## Available data:
+++
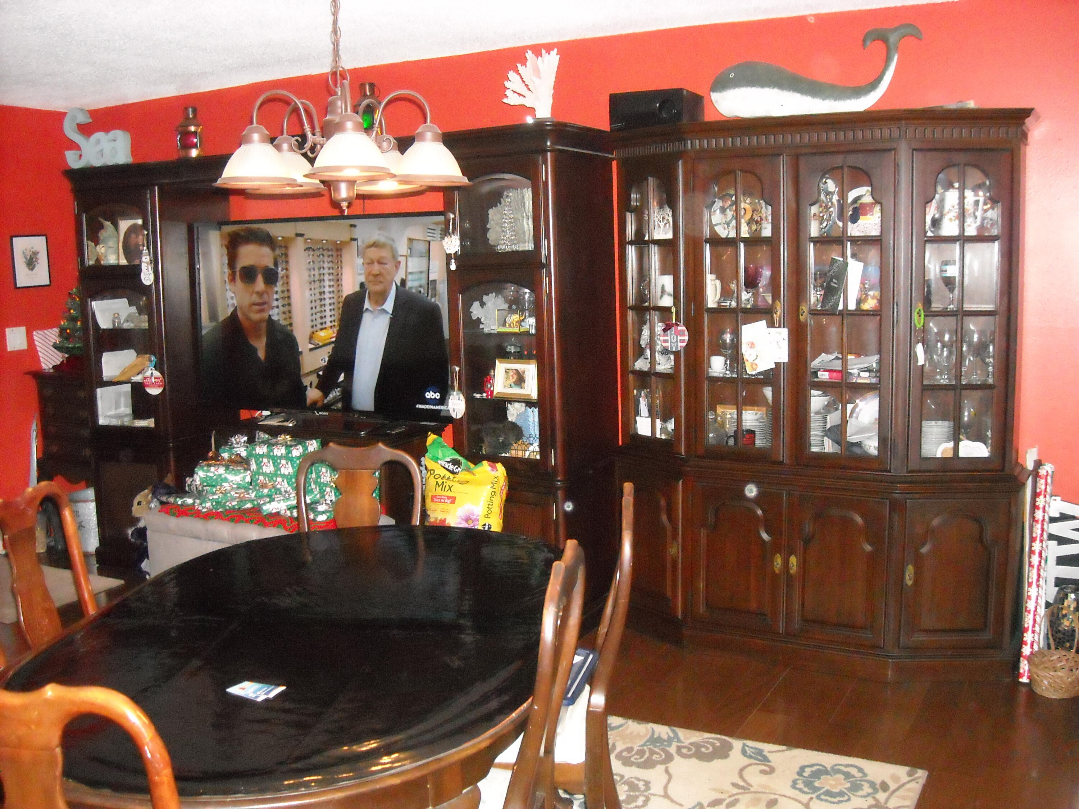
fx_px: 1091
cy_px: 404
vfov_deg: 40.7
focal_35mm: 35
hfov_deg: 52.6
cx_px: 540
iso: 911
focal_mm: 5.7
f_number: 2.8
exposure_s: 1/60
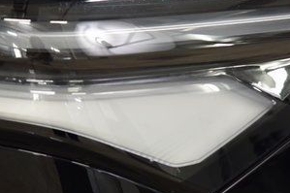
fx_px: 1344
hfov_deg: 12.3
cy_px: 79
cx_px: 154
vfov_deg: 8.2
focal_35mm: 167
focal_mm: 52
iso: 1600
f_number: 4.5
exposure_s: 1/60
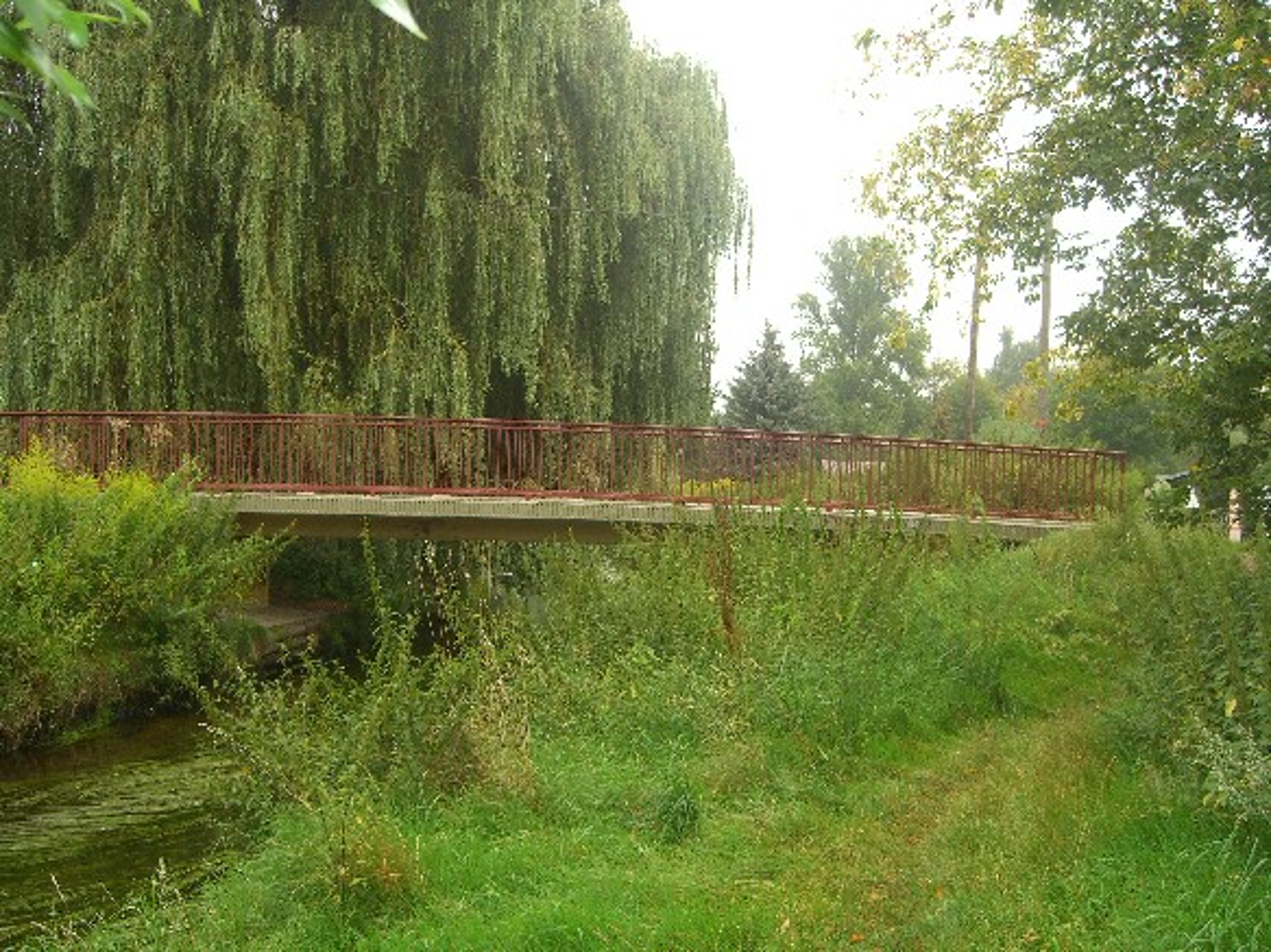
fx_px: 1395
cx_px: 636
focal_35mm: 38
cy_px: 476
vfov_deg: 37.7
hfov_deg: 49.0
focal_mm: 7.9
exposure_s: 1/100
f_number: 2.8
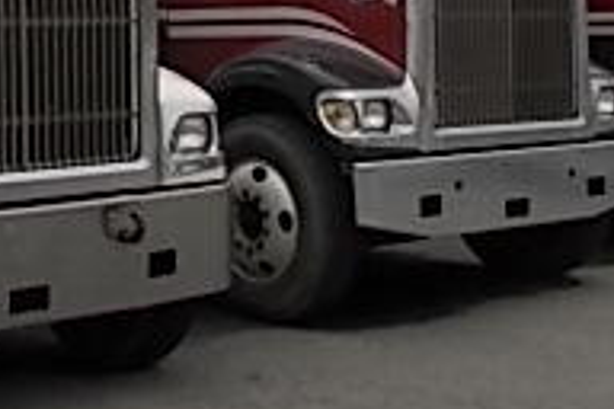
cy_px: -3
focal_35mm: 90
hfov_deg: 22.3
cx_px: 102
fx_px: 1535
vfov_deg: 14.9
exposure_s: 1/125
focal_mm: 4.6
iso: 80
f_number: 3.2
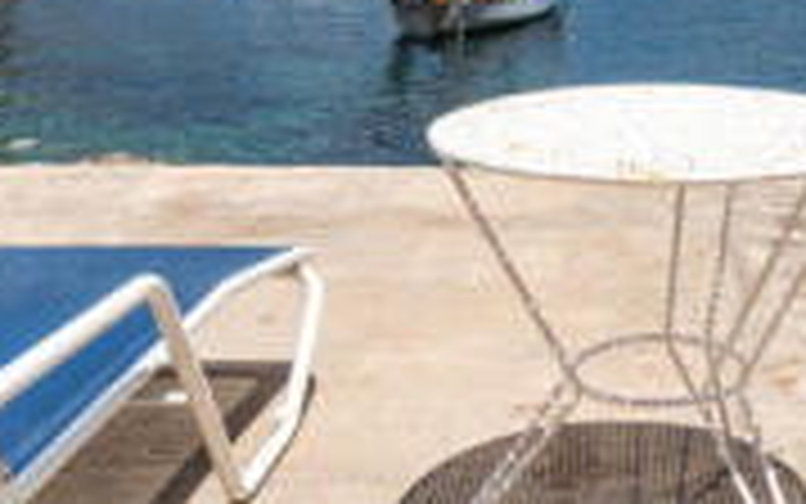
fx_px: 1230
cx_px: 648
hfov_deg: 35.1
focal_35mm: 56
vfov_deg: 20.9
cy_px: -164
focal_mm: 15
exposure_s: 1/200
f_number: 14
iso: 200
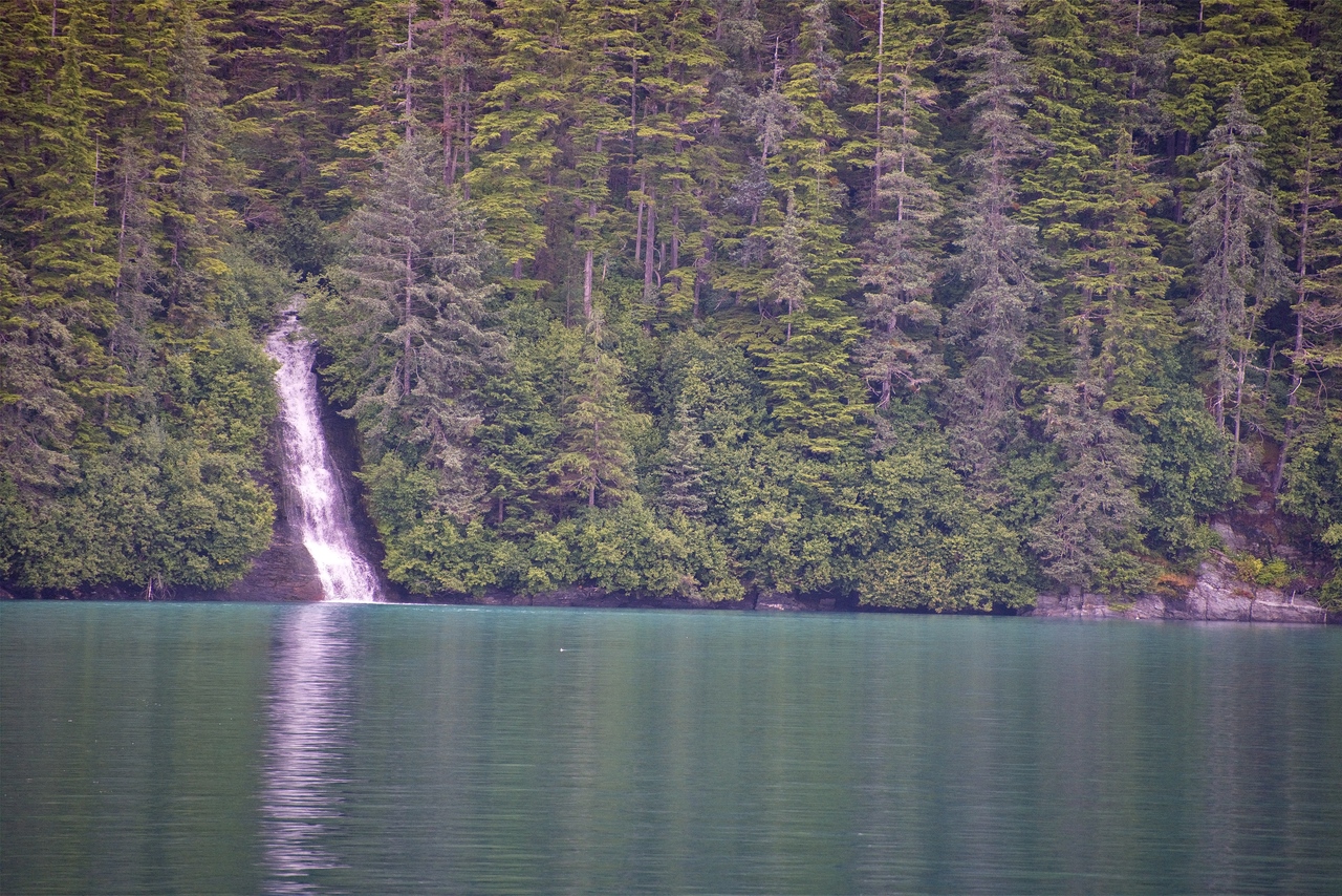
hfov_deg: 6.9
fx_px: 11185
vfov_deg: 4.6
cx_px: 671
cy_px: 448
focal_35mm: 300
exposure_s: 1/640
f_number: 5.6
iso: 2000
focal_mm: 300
+++
## Request:
Above are some records. Reproduce the lines from the one with "hfov_deg: 49.0" down to the one with "focal_35mm: 56", keeping both, and leave every picture out.

## Expected output:
hfov_deg: 49.0
focal_mm: 7.9
exposure_s: 1/100
f_number: 2.8
cy_px: -3
focal_35mm: 90
hfov_deg: 22.3
cx_px: 102
fx_px: 1535
vfov_deg: 14.9
exposure_s: 1/125
focal_mm: 4.6
iso: 80
f_number: 3.2
fx_px: 1230
cx_px: 648
hfov_deg: 35.1
focal_35mm: 56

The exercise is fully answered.